With the arrival of a new school year, a new set of core values has been implemented by teacher David St. Martin to improve the school culture at Walpole High School (WHS): PRIDE. The letters in PRIDE each represent a different quality: Positivity, Respect, Integrity, Drive and Empathy.

PRIDE poster in the music wing hallway. (Photo/Allie Millette)

St. Martin organized the program after he noticed an absence of school culture and enthusiasm at the high school. After talking with several other teachers and students, he realized he was not the only one noticing the lack in school spirit.

“I could see us declining,” St. Martin said. “I heard messages from private schools on what they were telling parents and kids about their schools. I just felt we needed a jumpstart.”

Students attended assemblies on the first few days of school where St. Martin introduced PRIDE, and each grade signed a PRIDE banner that was hung in the hallways. He provided students with an overview of PRIDE, and students were encouraged to find new ways to engage in the behavior that PRIDE represents. Students and faculty were challenged to hold each other accountable by consistently asking one another how they were showing PRIDE.

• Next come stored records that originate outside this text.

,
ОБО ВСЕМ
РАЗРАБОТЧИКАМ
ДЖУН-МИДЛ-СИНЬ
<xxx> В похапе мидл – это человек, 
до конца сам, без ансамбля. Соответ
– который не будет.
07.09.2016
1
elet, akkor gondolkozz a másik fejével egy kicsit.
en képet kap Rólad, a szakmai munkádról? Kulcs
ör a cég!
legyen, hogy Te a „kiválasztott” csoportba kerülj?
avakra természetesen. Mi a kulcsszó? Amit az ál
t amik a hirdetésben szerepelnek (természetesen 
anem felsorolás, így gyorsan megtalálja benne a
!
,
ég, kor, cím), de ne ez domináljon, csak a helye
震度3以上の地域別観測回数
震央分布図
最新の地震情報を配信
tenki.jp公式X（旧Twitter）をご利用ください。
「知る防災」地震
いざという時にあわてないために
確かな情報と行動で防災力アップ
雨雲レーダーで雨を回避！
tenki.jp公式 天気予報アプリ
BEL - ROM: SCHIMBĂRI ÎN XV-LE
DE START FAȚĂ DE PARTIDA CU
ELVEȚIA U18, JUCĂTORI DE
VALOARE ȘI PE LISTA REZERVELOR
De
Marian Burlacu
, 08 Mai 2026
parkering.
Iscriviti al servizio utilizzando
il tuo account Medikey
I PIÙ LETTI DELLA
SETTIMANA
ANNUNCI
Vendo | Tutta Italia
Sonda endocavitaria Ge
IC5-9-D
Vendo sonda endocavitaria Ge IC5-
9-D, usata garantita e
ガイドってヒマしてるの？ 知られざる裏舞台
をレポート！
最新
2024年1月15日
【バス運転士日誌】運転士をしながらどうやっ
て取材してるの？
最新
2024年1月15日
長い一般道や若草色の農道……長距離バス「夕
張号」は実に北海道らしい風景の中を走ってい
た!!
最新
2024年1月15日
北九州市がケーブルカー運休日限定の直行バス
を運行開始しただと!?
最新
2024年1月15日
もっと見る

Students searching for their names on a PRIDE poster. (Photo/ Samantha Simons)

“I think that PRIDE is actually a very good initiative because my first few years in high school I did notice a lot of negativity. With PRIDE teachers and students are becoming more active and supportive of each other and the community,” junior Maggie Wall said.

St. Martin believes that if both the students and teachers are exhibiting PRIDE, the values will be easier to engage in every day at school. Some teachers included PRIDE in their classroom management plans on the first day of school and hung up PRIDE posters in their classrooms. On Sept. 15, the Walpole Athletic Department held their first PRIDE dance after the boys football game against Wellesley. Students attended the dance to show their support for WHS sports. St. Martin hopes that in the future PRIDE will be seamlessly embedded into the WHS culture.

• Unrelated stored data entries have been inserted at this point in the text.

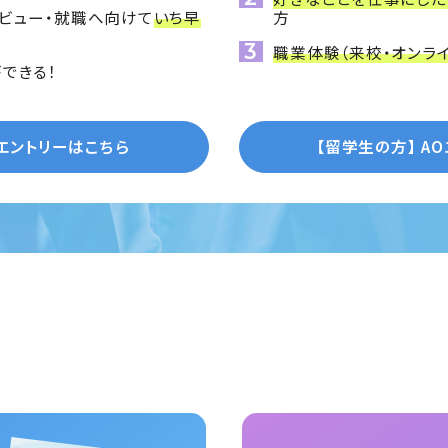
ビュー・就職へ向けて
いち早
方
職業体験（来校・オンラ
できる！
Oエントリーはこちら
【留学生の方】
A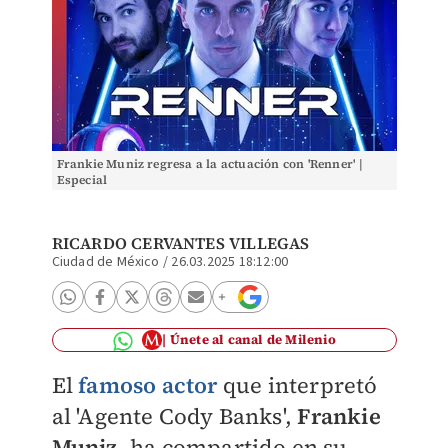
Frankie Muniz regresa a la actuación con 'Renner' |
Especial
RICARDO CERVANTES VILLEGAS
Ciudad de México
/
26.03.2025 18:12:00
Únete al canal de Milenio
El
famoso actor
que interpretó
al 'Agente Cody Banks',
Frankie
Muniz
, ha compartido en su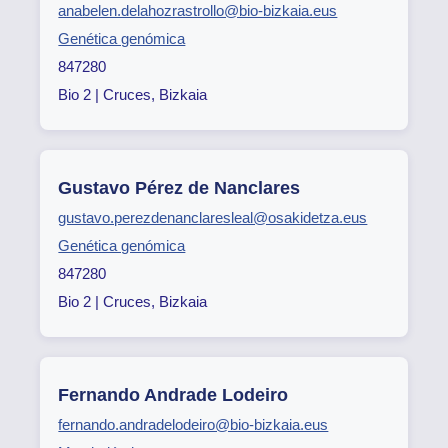
anabelen.delahozrastrollo@bio-bizkaia.eus
Genética genómica
847280
Bio 2 | Cruces, Bizkaia
Gustavo Pérez de Nanclares
gustavo.perezdenanclaresleal@osakidetza.eus
Genética genómica
847280
Bio 2 | Cruces, Bizkaia
Fernando Andrade Lodeiro
fernando.andradelodeiro@bio-bizkaia.eus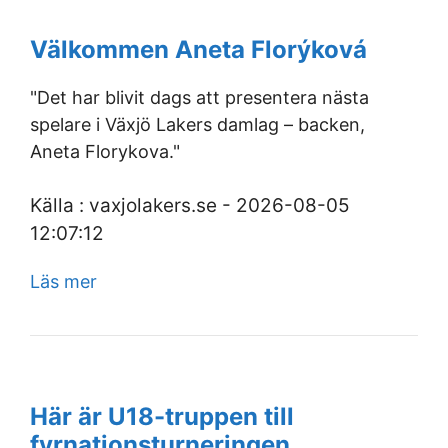
Välkommen Aneta Florýková
"Det har blivit dags att presentera nästa
spelare i Växjö Lakers damlag – backen,
Aneta Florykova."
Källa : vaxjolakers.se - 2026-08-05
12:07:12
Läs mer
Här är U18-truppen till
fyrnationsturneringen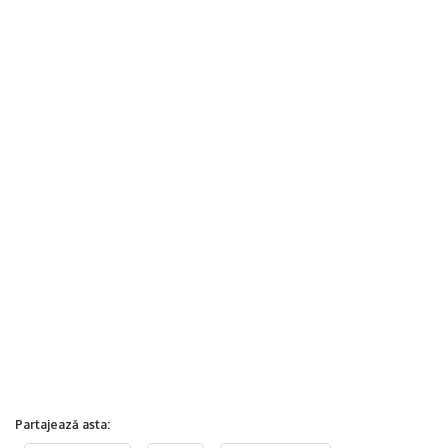
Partajează asta: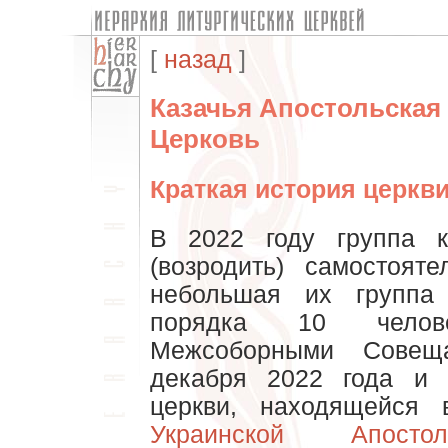
[
назад
]
Казачья Апостольская
Церковь
Краткая история церкв
В 2022 году группа к
(возродить) самостоят
небольшая их группа
порядка 10 челов
Межсоборными Совещ
декабря 2022 года и 
церкви, находящейся
Украинской Апосто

A Walpole Rebels sign hung in the library. (Photo/ Allie Millette)

“I basically told the faculty that we can’t expect this from our students if we’re not doing it also, so I want kids to be able to look and say, ‘my teachers showing it, so I can too’,” St. Martin said.

The plan for this new mantra is to incorporate these five qualities into the curriculum, the school culture and everyday interactions between students and faculty. He suggested that teachers attend more WHS events and actively embody these traits both inside and outside their classrooms.

A PRIDE poster hung in the english wing. (Photo/Allie Millette)

“I want PRIDE to be something that we just do automatically. Just to have Walpole High be a better place, where we’re a lot more positive, we show people more respect, where we empathize,” St. Martin said. “I want it to be a place where kids can just feel comfortable with who they are and not feel they have to be a certain way to fit in.”

Correction: PRIDE dance was organized by the Walpole Athletic Department. In the printed version of this article, the dance was incorrectly attributed to WHS. (Made 10/12/18).